Since 1999, only one year has passed without me spending weeks or months in the vicinity of amazingly beautiful tropical beaches. That year was 2005, when the shore line of New York (which is actually not too shabby!) had to suffice.

But in 2006 I more than made up for the lost beach time by spending eight months in Australia, the country of pristine waters and white sands and mind-boggling snorkeling opportunities. My favorite memory from that year is swimming alongside a giant turtle at Lady Musgrave Island. 🙂

Since those sunny days Down Under I’ve also discovered playas in Latin America (Colombia! Cuba! Panama!), South and South East Asia, the Caribbean and most recently West Africa. In fact, looking at my travel routes over the years, my paths have almost always followed the coast lines of continents. Coincidence? I think not.

So yeah, I like beaches. A lot. But so do many other people. Why would that be a problem, you may ask…?

Well, not that it’s a problem per se, but my love of beach bumming has definitely had a profound impact on who I am, my career choices and the type of life I lead nowadays. Sometimes I have to wonder what kind of a person I’d be, had I never been enchanted by gently-swaying palm trees and the refreshing taste of fresh coconut water – to the point that being near them is almost an unhealthy obsession. You wouldn’t believe the arrangements and compromises I’ve made in order to stay near the ocean swells.

You see, it was the proximity to Pacific and Atlantic beaches that prompted me to pursue journalism studies in California and Florida, and even got me considering Hawaii for my master’s degree. Eventually New York won, but only barely.

Yes, my addiction is that bad! The thought of living inland has always felt suffocating. Even my occasional inland travels, such as the February yoga retreat in the Sahara, make me feel a bit uneasy.
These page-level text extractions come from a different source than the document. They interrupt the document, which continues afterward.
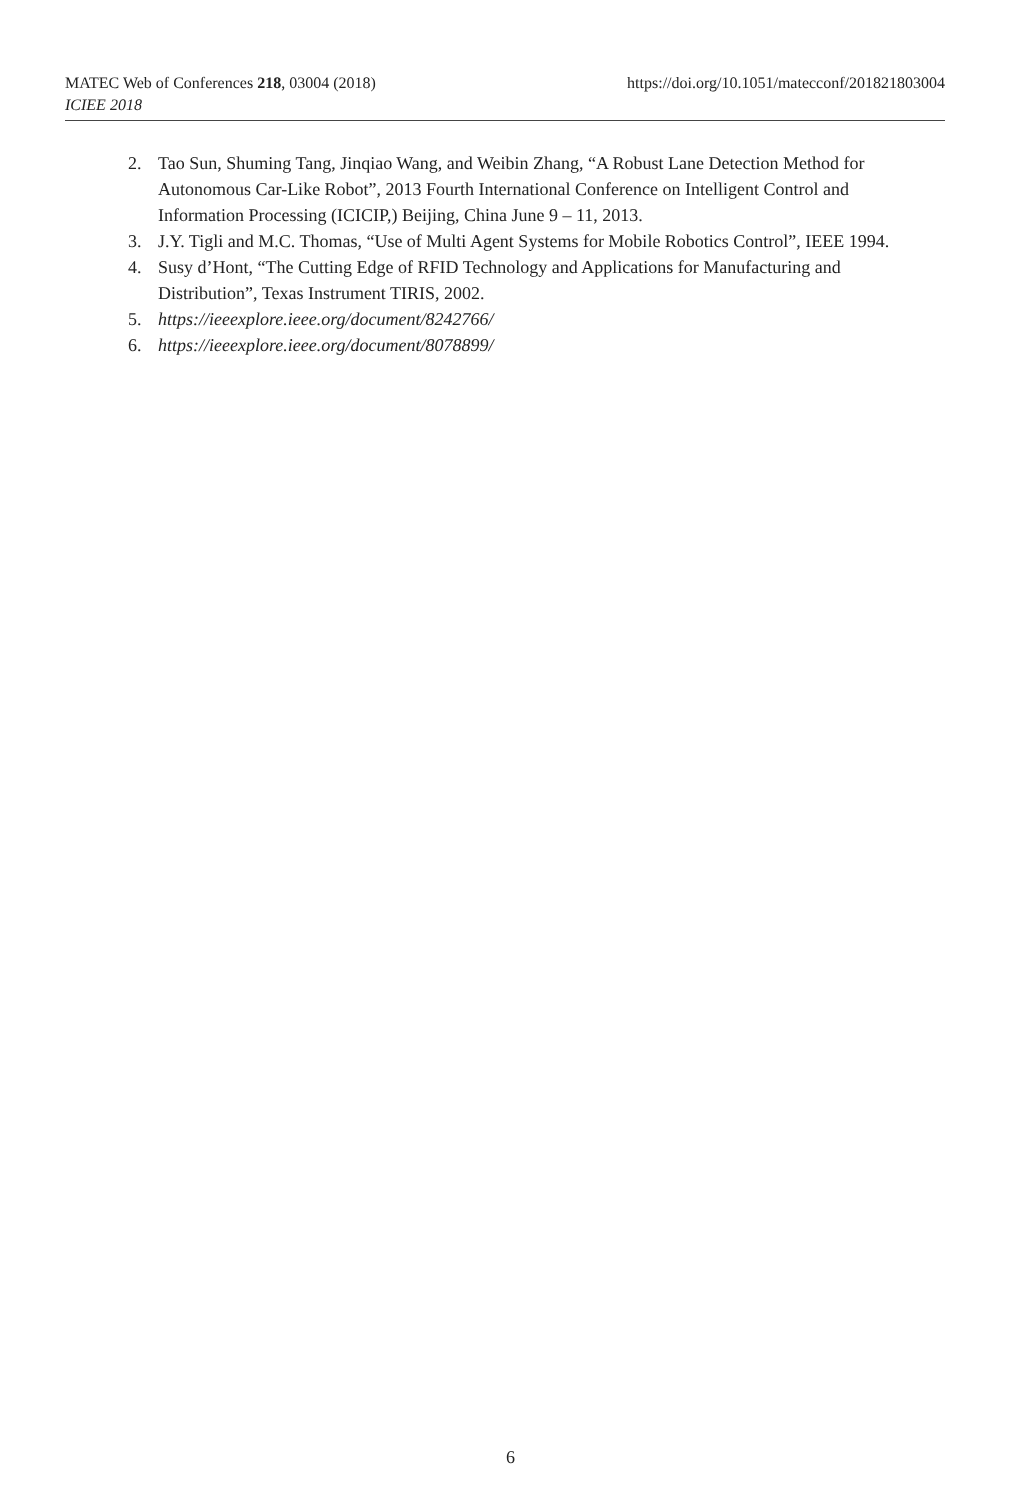https://doi.org/10.1051/matecconf/201821803004 MATEC Web of Conferences 218, 03004 (2018)
ICIEE 2018
2. Tao Sun, Shuming Tang, Jinqiao Wang, and Weibin Zhang, “A Robust Lane Detection Method for Autonomous Car-Like Robot”, 2013 Fourth International Conference on Intelligent Control and Information Processing (ICICIP,) Beijing, China June 9 – 11, 2013.
3. J.Y. Tigli and M.C. Thomas, “Use of Multi Agent Systems for Mobile Robotics Control”, IEEE 1994.
4. Susy d’Hont, “The Cutting Edge of RFID Technology and Applications for Manufacturing and Distribution”, Texas Instrument TIRIS, 2002.
5. https://ieeexplore.ieee.org/document/8242766/
6. https://ieeexplore.ieee.org/document/8078899/
6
Generally a week is the max I can spend away from the coast without getting jittery.

So in early 2000s I studied for two years at Palomar College near the famous surfer city of San Diego, California. I then transferred schools and two years later got my bachelor’s degree from Flagler College in the tiny coastal town of St. Augustine, Florida. Since Flagler didn’t offer a degree in journalism, I had to settle for studying communication. But at least I was able to spend my days off rollerblading to the beautiful nearby beach! Now that would not have been possible at the Missouri School of Journalism, probably the most famous J-school in the US.
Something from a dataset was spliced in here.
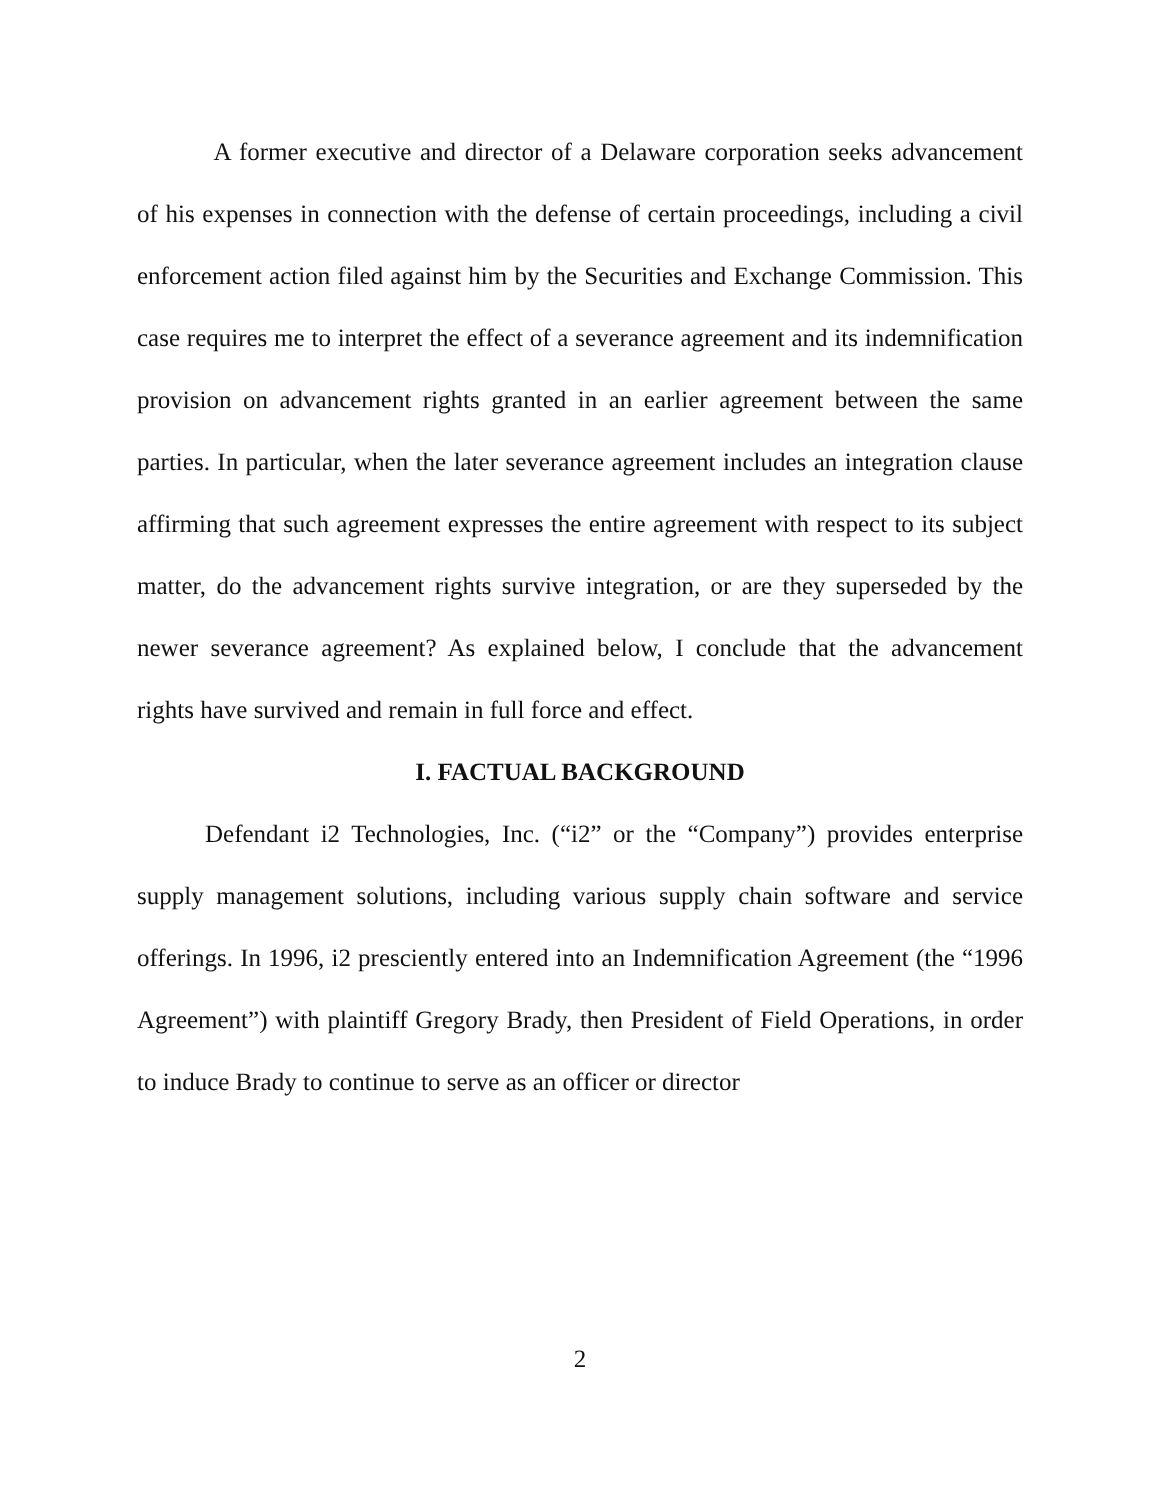A former executive and director of a Delaware corporation seeks advancement of his expenses in connection with the defense of certain proceedings, including a civil enforcement action filed against him by the Securities and Exchange Commission. This case requires me to interpret the effect of a severance agreement and its indemnification provision on advancement rights granted in an earlier agreement between the same parties. In particular, when the later severance agreement includes an integration clause affirming that such agreement expresses the entire agreement with respect to its subject matter, do the advancement rights survive integration, or are they superseded by the newer severance agreement? As explained below, I conclude that the advancement rights have survived and remain in full force and effect.
I. FACTUAL BACKGROUND
Defendant i2 Technologies, Inc. (“i2” or the “Company”) provides enterprise supply management solutions, including various supply chain software and service offerings. In 1996, i2 presciently entered into an Indemnification Agreement (the “1996 Agreement”) with plaintiff Gregory Brady, then President of Field Operations, in order to induce Brady to continue to serve as an officer or director
2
So basically I had to make the choice between a quality education and a quality beach – and I chose the latter. Was it the smartest thing to do career-wise? Maybe not, though the classes at Flagler were definitely good too and I learned a lot. Did I love my life in California and Florida to the fullest? You bet.

And I won’t lie – it was the images of eye-achingly white stretches of sand and unreal turquoise waters that got me thinking that the Maldives would be an amazing place to teach journalism in 2010 with the help of the Davis Projects for Peace grant. That, and the fact that the country had just gotten freedom of speech in 2008 and the residents were in dire need of media education. Lucky me, my proposal got selected for the grant as one of 11 out of 50 applications.

So for two months I taught workshops in this tropical island nation together with my super talented photographer-videographer friend Mariana Keller. The experience was truly unique: I loved being able to share my knowledge with the local journalists and to train them in our common craft. But yet somehow what I remember the best from those months is the amazing scenery that words cannot describe:

Ahhh. Pure bliss.

It may come as no surprise that it was this trip to the Maldives that solidified my decision to continue on the freelancing path. Sure, it may not be the best paid job out there or one that is for the faint of heart due to its irregularity. But then what other job would allow me adequate beach time whenever I felt a pressing need to hug a palm tree? If you hear of one, please let me know. Until then, you’ll likely find me typing away on some tropical beach.

So who else wants to confess to being a full-blown beachoholic?? (Yes! There’s even a song for us!) What kinds of sacrifices have you made in your life in order to keep your feet in the sand as often as possible?